# Generac alternator wiring?



## Tonyt915 (Apr 1, 2019)

Bought a Generac XT8000e from Lowe’s that was a return. The wires going to the alternator were disconnected. Has 2 white a red and a black inside the cover and green/ yellow, white, red and black going into it from the control panel. Was seeing if anyone could help getting it wired back up.


----------



## RedOctobyr (Aug 8, 2018)

The link at the bottom of this appears to be a wiring diagram for it. Have you taken a look in that?

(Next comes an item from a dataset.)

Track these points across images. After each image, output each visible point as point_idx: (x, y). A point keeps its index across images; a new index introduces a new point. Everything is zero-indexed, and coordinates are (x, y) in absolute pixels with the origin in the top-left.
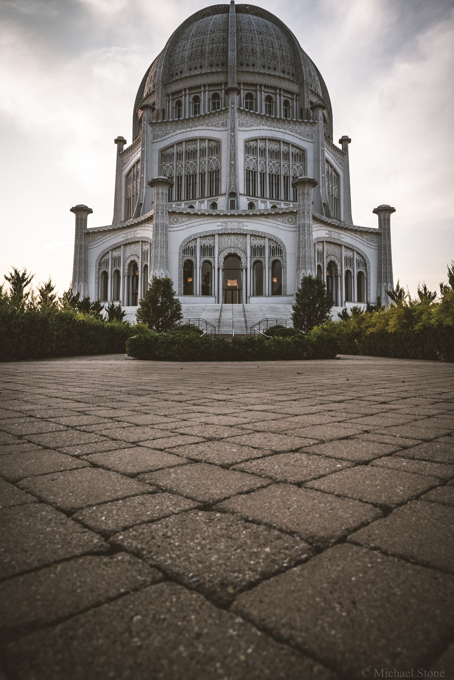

https://www.generac.com/service-support/product-support-lookup/product-manuals?modelNo=0064330


----------



## Tonyt915 (Apr 1, 2019)

RedOctobyr said:


> The link at the bottom of this appears to be a wiring diagram for it. Have you taken a look in that?
> 
> https://www.generac.com/service-support/product-support-lookup/product-manuals?modelNo=0064330



I have that diagram, but the wire colors on the unit do not match what the diagram says should be there


----------



## tabora (Sep 6, 2018)

Looking at the wiring diagram, I'm going to guess that the red and black go to the two lugs on the terminal strip and the two whites both go to the ground lug above the terminal strip (bonded neutral). The wiring to the panel should join up with the three of them there.

When the generator is running, confirm 240V between red and black and 120V between them and the whites before hooking them up that way.


----------